[Source records]
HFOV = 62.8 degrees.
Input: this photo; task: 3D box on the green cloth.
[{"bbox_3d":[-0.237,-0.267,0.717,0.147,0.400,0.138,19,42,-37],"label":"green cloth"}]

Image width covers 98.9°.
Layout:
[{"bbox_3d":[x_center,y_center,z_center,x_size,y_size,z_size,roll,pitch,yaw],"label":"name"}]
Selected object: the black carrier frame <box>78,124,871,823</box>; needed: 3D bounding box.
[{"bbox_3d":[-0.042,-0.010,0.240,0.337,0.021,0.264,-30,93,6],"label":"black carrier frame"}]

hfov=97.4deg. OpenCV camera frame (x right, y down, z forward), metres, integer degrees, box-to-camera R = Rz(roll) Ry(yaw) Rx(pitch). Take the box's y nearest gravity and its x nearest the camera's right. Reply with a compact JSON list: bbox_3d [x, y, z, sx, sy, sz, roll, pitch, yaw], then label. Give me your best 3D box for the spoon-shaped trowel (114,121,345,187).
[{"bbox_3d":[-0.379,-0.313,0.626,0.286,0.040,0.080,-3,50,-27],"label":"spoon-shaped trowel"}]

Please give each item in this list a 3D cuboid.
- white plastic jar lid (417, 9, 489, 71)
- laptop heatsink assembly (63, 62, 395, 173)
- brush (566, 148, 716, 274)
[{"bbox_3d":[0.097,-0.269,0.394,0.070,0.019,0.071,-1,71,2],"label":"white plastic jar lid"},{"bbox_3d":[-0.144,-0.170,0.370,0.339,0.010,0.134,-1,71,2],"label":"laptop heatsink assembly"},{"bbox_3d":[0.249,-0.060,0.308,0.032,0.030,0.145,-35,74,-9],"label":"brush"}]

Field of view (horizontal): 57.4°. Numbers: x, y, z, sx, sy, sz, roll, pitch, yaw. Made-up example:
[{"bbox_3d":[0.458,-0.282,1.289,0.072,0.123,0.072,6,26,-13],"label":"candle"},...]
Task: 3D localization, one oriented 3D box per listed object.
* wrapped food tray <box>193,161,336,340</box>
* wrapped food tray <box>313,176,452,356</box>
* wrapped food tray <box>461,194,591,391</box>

--- AIM OF THE EXERCISE ---
For the word "food", find every line in the data that holds it and copy that line.

--- RESPONSE FOR THIS EXERCISE ---
* wrapped food tray <box>193,161,336,340</box>
* wrapped food tray <box>313,176,452,356</box>
* wrapped food tray <box>461,194,591,391</box>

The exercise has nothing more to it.